Начало банкета задерживалось уже не на один час по какой-то необъявленной, а оттого и всё более и более интригующей причине. Почётные места за тем же самым большущим заседательским редакционным столом пустовали в нетерпеливом ожидании главных персон мероприятия – Андрея Петровича Артамонова и Михаила Михайловича Мормышкина с его бессменной все полгода существования газеты спутницей Дианой (век бы не слыхать коллективу её неудобоваримую в произношении фамилию, надо же – высокопарное на звук Цецебелле-Кляймер при физиономии служанки из дешёвой азиатской гостиницы!) Сидящие за столом изнылись не столько из-за отсутствия начальства, без которого в любом коллективе, честно говоря, дышится легче, сколько, истекая слюной, от необходимости воздержания от очень уж возбуждающей аппетит дорогой выпивки и ещё более дорогих деликатесов под эту выпивку. Ну, сколько же можно ждать?!
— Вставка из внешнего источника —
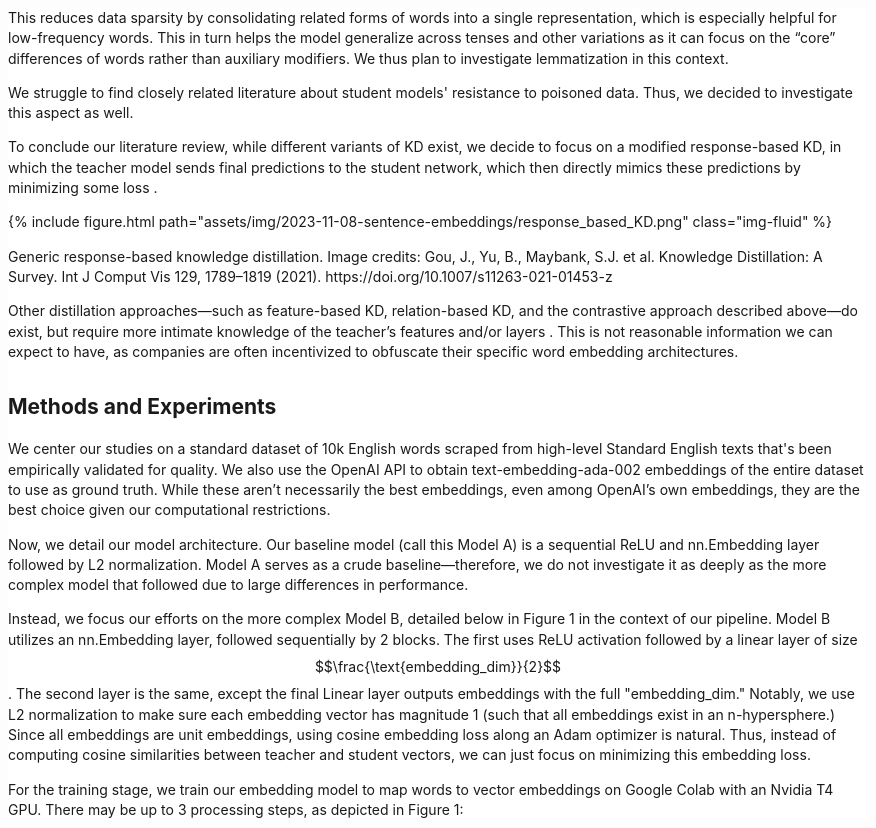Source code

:
This reduces data sparsity by consolidating related forms of words into a single representation, which is especially helpful for low-frequency words. This in turn helps the model generalize across tenses and other variations as it can focus on the “core” differences of words rather than auxiliary modifiers. We thus plan to investigate lemmatization in this context.

We struggle to find closely related literature about student models' resistance to poisoned data. Thus, we decided to investigate this aspect as well.

To conclude our literature review, while different variants of KD exist, we decide to focus on a modified response-based KD, in which the teacher model sends final predictions to the student network, which then directly mimics these predictions by minimizing some loss <d-cite key="Yang2023"></d-cite>.

{% include figure.html path="assets/img/2023-11-08-sentence-embeddings/response_based_KD.png" class="img-fluid" %}
<div class="caption">
    Generic response-based knowledge distillation. Image credits: Gou, J., Yu, B., Maybank, S.J. et al. Knowledge Distillation: A Survey. Int J Comput Vis 129, 1789–1819 (2021). https://doi.org/10.1007/s11263-021-01453-z
</div>


Other distillation approaches—such as feature-based KD, relation-based KD, and the contrastive approach described above—do exist, but require more intimate knowledge of the teacher’s features and/or layers <d-cite key="yang2023attention"> </d-cite> <d-cite key="Park2019"></d-cite>. This is not reasonable information we can expect to have, as companies are often incentivized to obfuscate their specific word embedding architectures.



## Methods and Experiments

We center our studies on a standard dataset of 10k English words scraped from high-level Standard English texts that's been empirically validated for quality. We also use the OpenAI API to obtain text-embedding-ada-002 embeddings of the entire dataset to use as ground truth. While these aren’t necessarily the best embeddings, even among OpenAI’s own embeddings, they are the best choice given our computational restrictions. 

Now, we detail our model architecture. Our baseline model (call this Model A) is a sequential ReLU and nn.Embedding layer followed by L2 normalization. Model A serves as a crude baseline—therefore, we do not investigate it as deeply as the more complex model that followed due to large differences in performance.

Instead, we focus our efforts on the more complex Model B, detailed below in Figure 1 in the context of our pipeline. Model B utilizes an nn.Embedding layer, followed sequentially by 2 blocks. The first uses ReLU activation followed by a linear layer of size $$\frac{\text{embedding_dim}}{2}$$. The second layer is the same, except the final Linear layer outputs embeddings with the full "embedding_dim." Notably, we use L2 normalization to make sure each embedding vector has magnitude 1 (such that all embeddings exist in an n-hypersphere.) Since all embeddings are unit embeddings, using cosine embedding loss along an Adam optimizer is natural. Thus, instead of computing cosine similarities between teacher and student vectors, we can just focus on minimizing this embedding loss.


For the training stage, we train our embedding model to map words to vector embeddings on Google Colab with an Nvidia T4 GPU. There may be up to 3 processing steps, as depicted in Figure 1:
Но, начальство начальством, которое хоть и с опозданием, да должно, в конце концов, заявиться, а вот практически-спонсирующий офис продаж в полном составе и под последовательным, целенаправленным руководством Никиты Гапоненко опять, как и в первый раз более трёх месяцев назад, дружно проигнорировал торжественное для коллектива редакции мероприятие. Да на этот раз по другому и быть не могло – противостояние мнений по поводу финансирования дорогостоящей, почти не окупающейся на старте газеты вступило в открытую фазу – война, поначалу скрытая, но чем дальше, тем всё более явная, разгорелась не на шутку, и прекратить её могло только одно из двух взаимоисключающих: либо газета прекращает своё существование как объект спонсорских капиталовложений со стороны возглавляемой Гапоненко структуры, и спонсируется дальше кем угодно другим, да и вообще может закрыться-испариться – большой беды в этом для медийного пространства страны не будет, либо… уходит с арены сам Гапоненко вместе со своим сплочённым отрядом родичей-помощников. Допустить этот второй вариант на месте Никиты и его присных могли бы только полные идиоты…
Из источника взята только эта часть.